Stock Indexes Basics Concepts
Learning to trade the stock indexes trading market is much easier for indices trading beginners when beginners start by learning the indices trading basics. This way the other stock indexes trading concepts become much easier to learn because the new indices trader will have already learnt about the basic ideas before proceeding to the other indices trading concepts.
The indices trading basics that traders should learn first before starting indices trading are:
What is Indices
Indices is the simultaneous buying and selling of one financial instrument for another. Indices traders buy and sell for speculation purpose and for the purpose of trying to make a profit. Indices traders will buy indices that they think will appreciate in value and sell indices that they think will depreciate in value.
In Indices traders buy indices instruments when they become undervalued and sell indices instruments when they become overvalued. This is the basic concept of trading indices, as a beginner if you want to become successful when trading indices you must learn to buy undervalued indices instruments and sell overvalued indices instruments. Many Indices traders miss this concept and do the exact opposite buying overvalued indices instruments because that is when these indices instruments seem to be moving up and up and they sell undervalued indices instruments because these indices instruments seem as if they will continue to move lower.

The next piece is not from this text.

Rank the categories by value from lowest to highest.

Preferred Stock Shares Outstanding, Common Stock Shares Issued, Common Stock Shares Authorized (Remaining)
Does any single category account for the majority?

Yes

Just like in stock market successful trader buy stocks when the stock indexes price is low and sell stocks when the stock indexes price is high. This is the same trading concept that traders should follow when trading indices.
What is Indices?
indices trading is the simultaneous exchange of one financial instrument for another, for this reason indices is traded in pairs known as indices trading instruments.
What is a Indices Quote
Because indices instrument is traded in pairs, the stock indexes price at which these indices instruments are exchange is determined by the indices trading quote.

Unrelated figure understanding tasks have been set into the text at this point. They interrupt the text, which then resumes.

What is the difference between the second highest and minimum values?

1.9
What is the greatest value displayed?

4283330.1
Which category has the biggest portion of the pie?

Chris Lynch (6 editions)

Stock Indices is quoted in the format of decimal places.
What is a Pip
stock indices is quoted in the format of decimal places. The second last decimal place represents a Pip which is the smallest movement used to calculate profit and loss in stock indices market moves.
Pip means Indices Price Interest Point; it is a one point move in the indices trading quote.
What is a Lot
Indices is traded in units known as lots. There is also the Mini lot which is made up of fractions of the standard indices lots and the Micro indices lots which are fractions of the indices trading mini lots.
What is Indices Trading Leverage
Because not many traders can afford to trade standard indices lots which require a lot of money to trade, there is indices trading leverage in Indices which means that traders can borrow money and use the borrowed money to make trades with. For example stock indices leverage of 100:1 means that a indices trader with capital of $10,000 can borrow up to 100 times using the 100:1 stock indices leverage option and therefore after borrowing using this indices trading leverage the indices trader will have a total of $10,000 multiplied by 100, which means the indices trader will have a total of $1,000,000. This stock indices leverage is what makes Indices accessible to retail indices traders because retail stock indexes traders can start with little capital of their own and use indices trading leverage to borrow the rest of the money required for trading. The money that the indices trader deposits is referred to as the indices trader’s margin and a indices trader can continue borrowing money using this stock indices leverage option as long as they have the required margin in their account. This is why traders must have the required account balance in their account to open the trades they want to.
What is Margin
Margin is the specific amount of money that a indices trader is required to put aside in order to continue holding an open indices trading leveraged trade. Margin can also be explained as the deposit a indices trader is required to keep so as to maintain his open positions. This margin is a percentage of account equity that has to be set aside and allocated as a margin deposit for the open positions that are held by a indices trader.